In the piece, ‘Komole (Bridal Train)’ which is painted on scrap wood, four figures emerge from a background of wooden planks.

Staples visibly stitch these boards together, serving as the background to four figures, emotive and joyous. These sutured boards are painted over in vivid display. Awofeso manages to capture a dynamism through this playful collation of hue and flowing form, informed by his incessant curiosity about others.

This curiosity is most tangible in the works ‘Komole’ shares a space with: ‘Do You Know Who I Am’. Question or statement? The work’s title prompts us to consider the thirty-one portraits, and the identities of those depicted that scatter the walls.

The viewer is met with a selection of many-coloured portraits, richly saturated colours – ochres, deep reds, violets – line the rest of the gallery in variegating fashion. Still acrylic paint, still on pallet wood. However, no longer are the boards themselves visible. The staples are still there across these many faces, but the wood is shaped and smooth.

These portraits are individual, characterful, and they originate from Awofeso’s past interactions during his return from Lagos to Birmingham in 2021. On this trip he, and his fellow passengers, were held in Amsterdam following the UK bans on arrivals from Nigeria due to Covid-19.

He restores identity and character to the government’s reduction of these individuals to statistics, mere potential risks. As the title of the exhibition indicates, Awofeso’s artistic gaze is on that which is considered ‘out of frame’.

Each figure is therefore, importantly, named. One ‘Headmistress’ smirks at the viewer, her teal goggles and shirt complementing the vivid yellow of her complexion. Another, ‘Blinder’, who dons an ochre suit stares out from beneath his flatcap – a figure those from Birmingham are sure to recognise.

And ‘Robert the Optimist’, his two-shade shirt recalling that of the La Sape’s noted by Awofeso as a cultural influence. He looks out contentedly, embodying his cognomen.

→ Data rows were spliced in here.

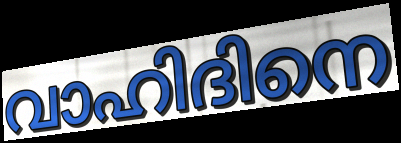
വാഹിദിനെ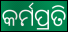
କର୍ମପ୍ରତିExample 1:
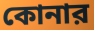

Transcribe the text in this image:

কোনার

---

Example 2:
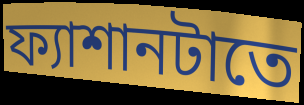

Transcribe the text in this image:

ফ্যাশানটাতে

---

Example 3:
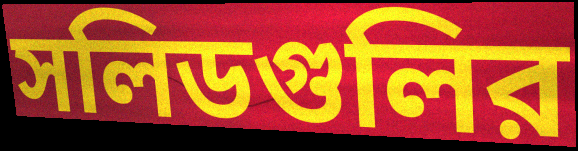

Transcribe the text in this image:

সলিডগুলির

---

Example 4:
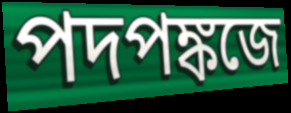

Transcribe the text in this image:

পদপঙ্কজে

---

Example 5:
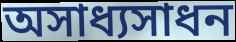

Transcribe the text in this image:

অসাধ্যসাধনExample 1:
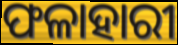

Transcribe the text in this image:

ଫଳାହାରୀ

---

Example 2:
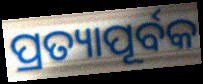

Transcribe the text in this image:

ପ୍ରତ୍ୟାପୂର୍ବକ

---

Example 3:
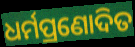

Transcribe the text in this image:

ଧର୍ମପ୍ରଣୋଦିତ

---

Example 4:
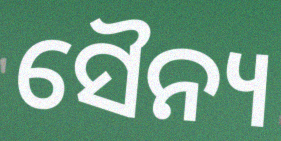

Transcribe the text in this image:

ସୈନ୍ୟ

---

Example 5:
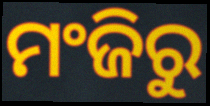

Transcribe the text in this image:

ମଂଜିରୁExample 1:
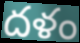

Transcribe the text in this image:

దళం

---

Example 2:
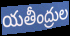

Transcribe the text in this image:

యతీంద్రుల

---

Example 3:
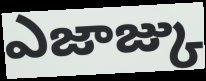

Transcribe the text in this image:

ఎజాజ్కు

I suspect, here, that the most powerful thematic counterpoints arise when viewing Awofeso’s portraits. Once aware of the material, the pallet wood, and the background to these portraits – one can’t help but contrast the differing forms of migration here.

Our experience of goods on shop shelves is, often, like manna shorn from their origins, the many borders crossed, actors involved, and the circumstances of production are overlooked, they are almost miraculous. In this apparent instantaneity of the imported goods, it is all too easy to forget this complex supply chain and, consequently, of the identities and faces involved.

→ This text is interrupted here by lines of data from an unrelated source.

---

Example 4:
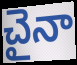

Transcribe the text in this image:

చైనా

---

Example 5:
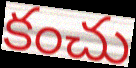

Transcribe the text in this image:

కంచు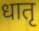
धातृ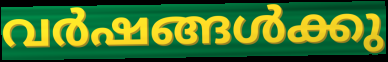
വർഷങ്ങൾക്കു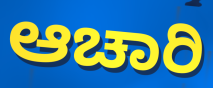
ಆಚಾರಿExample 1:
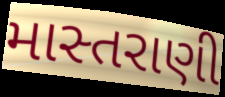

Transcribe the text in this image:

It is here Awofeso’s work explicitly conveys this undercurrent, juxtaposing that of a free and cross-border migration of goods and capital, with that of the border restrictions nation states place on the migration of peoples.

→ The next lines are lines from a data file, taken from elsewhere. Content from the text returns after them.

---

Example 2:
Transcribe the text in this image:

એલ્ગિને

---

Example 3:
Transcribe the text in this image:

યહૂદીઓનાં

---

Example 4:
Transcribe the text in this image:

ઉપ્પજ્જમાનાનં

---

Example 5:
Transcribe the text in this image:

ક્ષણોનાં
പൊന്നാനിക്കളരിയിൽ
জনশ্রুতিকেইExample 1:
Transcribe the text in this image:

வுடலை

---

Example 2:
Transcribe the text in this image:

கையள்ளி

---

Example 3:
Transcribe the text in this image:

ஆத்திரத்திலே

It is notable that one portrait dons a face mask, a reminder perhaps of another consequence of globalisation.

Vibrant colours reflect vibrancy of character. In ‘Skhothane’, for example, drawn from Awofeso’s appreciation of Skhothane subculture, we find plentiful figures on plinths. Again, vibrant colour captures the bashful jubilancy of these characters. Skhothane emerged in post-Apartheid South Africa, where groups of youths destroy valuable material commodities in extravagant dance battles – destruction, turning commodity to waste via performance art, therefore becomes fundamental for affirming the status and identities of these groups involved.

Finally, to one of Awofeso’s most iconic pieces exhibited here: ‘Avalanche of Calm’ – the culmination of this exhibition. The viewer finally arrives at an expansive scattering of miniature figures under the lush blue of the clouds above. Three thousand figures occupy this space, each constructed from this self-same wood; here behind material we have crowds.

From portraiture, to figural forms, to the mass crowd of these anonymised figures – OUT OF FRAME is a vivacious meditation on globalisation. It is concurrent waste products and artistic reappropriation on the faces, place, and cultures behind the abstract flows of global markets.